Leithers Don't Litter
Client: Leithers Don't Litter
Product: anti-litter poster campaign in play parks
Title: The Pukemons
Media: outdoor posters with augmented reality, online film & drawing competition, social media
Country: United Kingdom
Date Of Campaign: October-December 2018
Background: Leith's play parks are littered with rubbish and local environmental volunteer group Leithers Don’t Litter wanted to do something about it. So, they applied for £500 (five hundred pounds sterling) funding to create a campaign that tells kids and their parents that it’s not cool to drop litter.
Idea: The creative idea was “Litter makes us puke.” To demonstrate that littering is a disgusting habit, we created an augmented reality poster campaign in eight Leith play parks and community spaces. We made five different photographic posters with a piece of litter featured on each one. We designed five little characters we called Pukemons who have a very strong reaction to litter (the clue’s in the name). There was one of these Pukemons hiding in each poster. To reveal them, parents had to download a free AR app (called “Leithers Don’t Litter: Pukemon) from the App Store for iPhones or from Google Play for Android phones, then get their kids to look at the posters through the mobile app. The campaign was launched at the local market where we demonstrated the app to around 200 parents and children. Litterpickers were provided and kids could trade the rubbish they picked up for Pukemon badges. We made a short film for social media to explain to parents how to use the app. In the second half of the campaign we ran a drawing competition for local primary schools where kids could design their own Pukemon characters.

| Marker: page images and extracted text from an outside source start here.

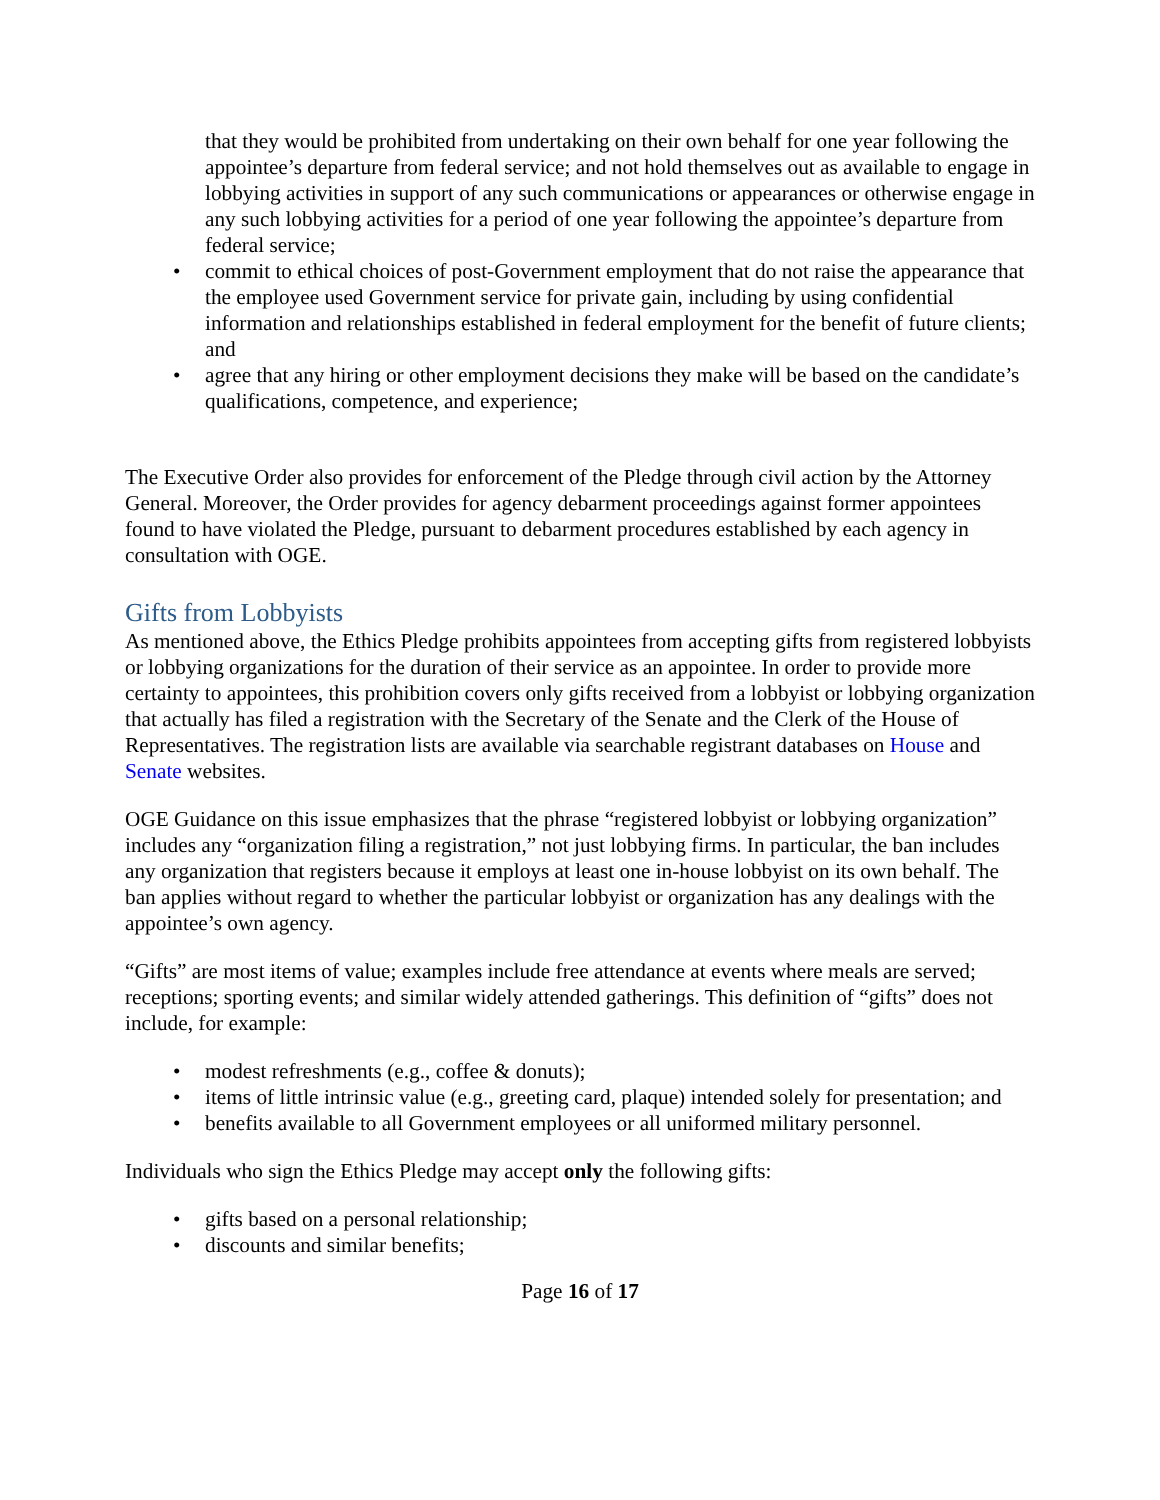that they would be prohibited from undertaking on their own behalf for one year following the appointee’s departure from federal service; and not hold themselves out as available to engage in lobbying activities in support of any such communications or appearances or otherwise engage in any such lobbying activities for a period of one year following the appointee’s departure from federal service;
• commit to ethical choices of post-Government employment that do not raise the appearance that the employee used Government service for private gain, including by using confidential information and relationships established in federal employment for the benefit of future clients; and
• agree that any hiring or other employment decisions they make will be based on the candidate’s qualifications, competence, and experience;
The Executive Order also provides for enforcement of the Pledge through civil action by the Attorney General. Moreover, the Order provides for agency debarment proceedings against former appointees found to have violated the Pledge, pursuant to debarment procedures established by each agency in consultation with OGE.
Gifts from Lobbyists
As mentioned above, the Ethics Pledge prohibits appointees from accepting gifts from registered lobbyists or lobbying organizations for the duration of their service as an appointee. In order to provide more certainty to appointees, this prohibition covers only gifts received from a lobbyist or lobbying organization that actually has filed a registration with the Secretary of the Senate and the Clerk of the House of Representatives. The registration lists are available via searchable registrant databases on House and Senate websites.
OGE Guidance on this issue emphasizes that the phrase “registered lobbyist or lobbying organization” includes any “organization filing a registration,” not just lobbying firms. In particular, the ban includes any organization that registers because it employs at least one in-house lobbyist on its own behalf. The ban applies without regard to whether the particular lobbyist or organization has any dealings with the appointee’s own agency.
“Gifts” are most items of value; examples include free attendance at events where meals are served; receptions; sporting events; and similar widely attended gatherings. This definition of “gifts” does not include, for example:
• modest refreshments (e.g., coffee & donuts);
• items of little intrinsic value (e.g., greeting card, plaque) intended solely for presentation; and
• benefits available to all Government employees or all uniformed military personnel.
Individuals who sign the Ethics Pledge may accept only the following gifts:
• gifts based on a personal relationship;
• discounts and similar benefits;
Page 16 of 17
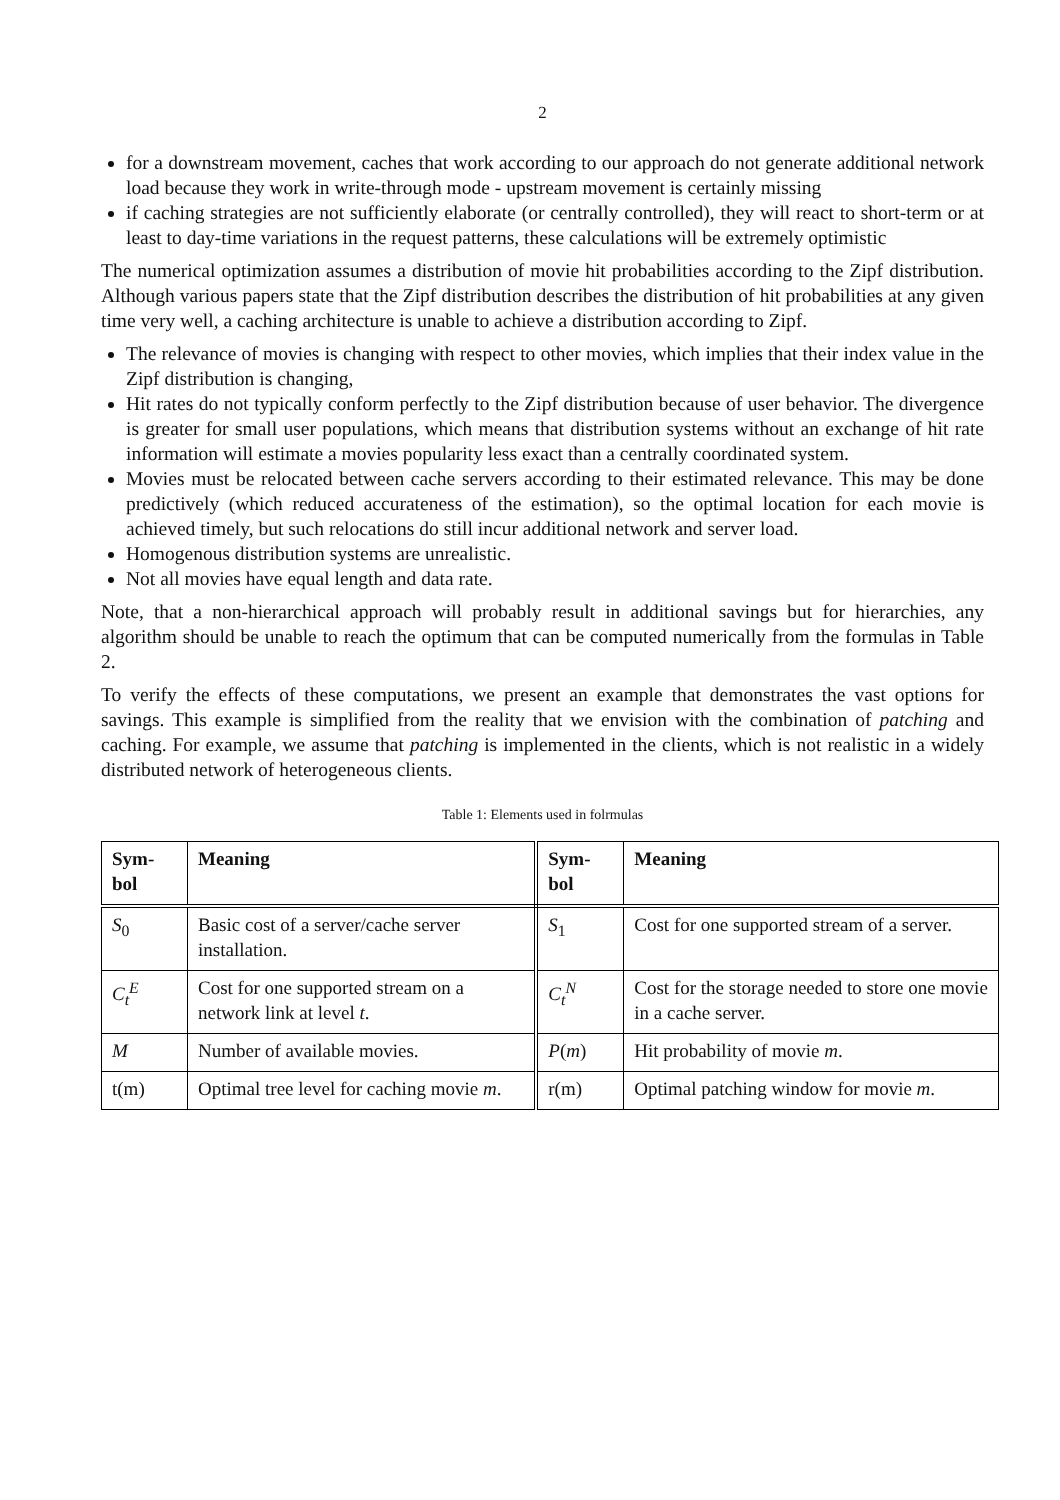2
for a downstream movement, caches that work according to our approach do not generate additional network load because they work in write-through mode - upstream movement is certainly missing
if caching strategies are not sufficiently elaborate (or centrally controlled), they will react to short-term or at least to day-time variations in the request patterns, these calculations will be extremely optimistic
The numerical optimization assumes a distribution of movie hit probabilities according to the Zipf distribution. Although various papers state that the Zipf distribution describes the distribution of hit probabilities at any given time very well, a caching architecture is unable to achieve a distribution according to Zipf.
The relevance of movies is changing with respect to other movies, which implies that their index value in the Zipf distribution is changing,
Hit rates do not typically conform perfectly to the Zipf distribution because of user behavior. The divergence is greater for small user populations, which means that distribution systems without an exchange of hit rate information will estimate a movies popularity less exact than a centrally coordinated system.
Movies must be relocated between cache servers according to their estimated relevance. This may be done predictively (which reduced accurateness of the estimation), so the optimal location for each movie is achieved timely, but such relocations do still incur additional network and server load.
Homogenous distribution systems are unrealistic.
Not all movies have equal length and data rate.
Note, that a non-hierarchical approach will probably result in additional savings but for hierarchies, any algorithm should be unable to reach the optimum that can be computed numerically from the formulas in Table 2.
To verify the effects of these computations, we present an example that demonstrates the vast options for savings. This example is simplified from the reality that we envision with the combination of patching and caching. For example, we assume that patching is implemented in the clients, which is not realistic in a widely distributed network of heterogeneous clients.
Table 1: Elements used in folrmulas
| Sym- bol | Meaning | Sym- bol | Meaning |
| --- | --- | --- | --- |
| S<sub>0</sub> | Basic cost of a server/cache server installation. | S<sub>1</sub> | Cost for one supported stream of a server. |
| C<sub>t</sub><sup>E</sup> | Cost for one supported stream on a network link at level t . | C<sub>t</sub><sup>N</sup> | Cost for the storage needed to store one movie in a cache server. |
| M | Number of available movies. | P ( m ) | Hit probability of movie m . |
| t(m) | Optimal tree level for caching movie m . | r(m) | Optimal patching window for movie m . |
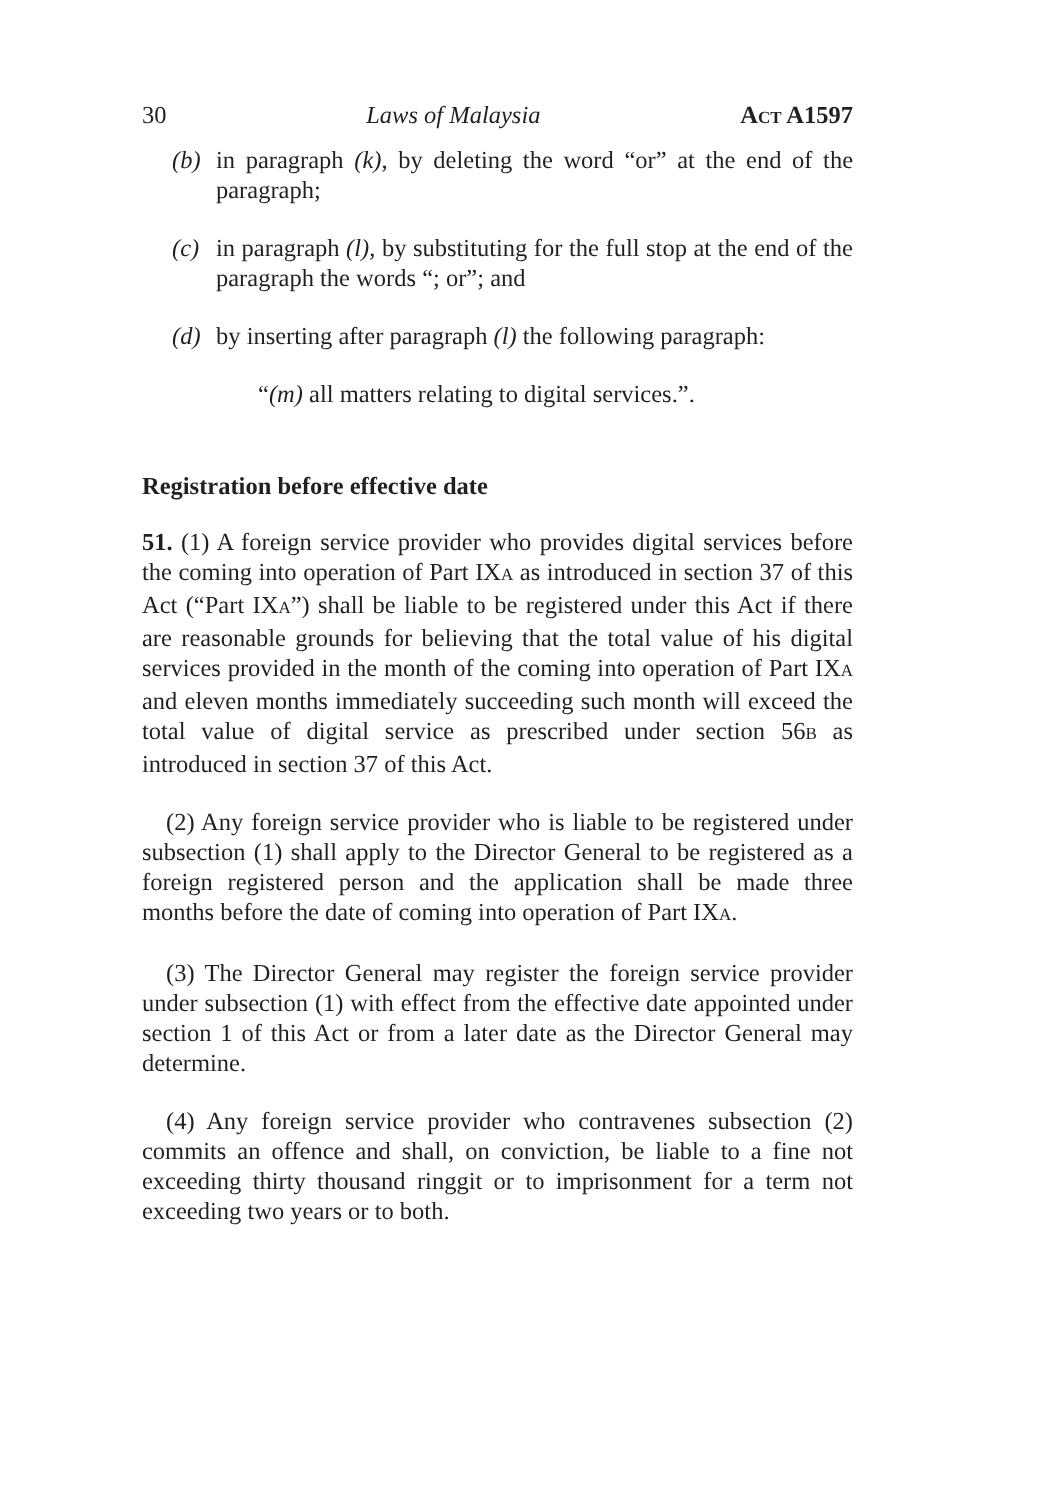30 Laws of Malaysia ACT A1597
(b) in paragraph (k), by deleting the word “or” at the end of the paragraph;
(c) in paragraph (l), by substituting for the full stop at the end of the paragraph the words “; or”; and
(d) by inserting after paragraph (l) the following paragraph:
“(m) all matters relating to digital services.”.
Registration before effective date
51. (1) A foreign service provider who provides digital services before the coming into operation of Part IXA as introduced in section 37 of this Act (“Part IXA”) shall be liable to be registered under this Act if there are reasonable grounds for believing that the total value of his digital services provided in the month of the coming into operation of Part IXA and eleven months immediately succeeding such month will exceed the total value of digital service as prescribed under section 56B as introduced in section 37 of this Act.
(2) Any foreign service provider who is liable to be registered under subsection (1) shall apply to the Director General to be registered as a foreign registered person and the application shall be made three months before the date of coming into operation of Part IXA.
(3) The Director General may register the foreign service provider under subsection (1) with effect from the effective date appointed under section 1 of this Act or from a later date as the Director General may determine.
(4) Any foreign service provider who contravenes subsection (2) commits an offence and shall, on conviction, be liable to a fine not exceeding thirty thousand ringgit or to imprisonment for a term not exceeding two years or to both.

Results: With £0.00 media spend and very limited production budget we reached about a thousand primary school children and their parents. Hundreds of them traded rubbish they collected for Pukemon badges and more than 50 children sent in their entries to the drawing competition. The app launched live at Leith Market to over 150 families and has been downloaded 200 times since. After its launch, the campaign made the 6pm TV News and the Edinburgh Evening News, reaching 50,000 more people.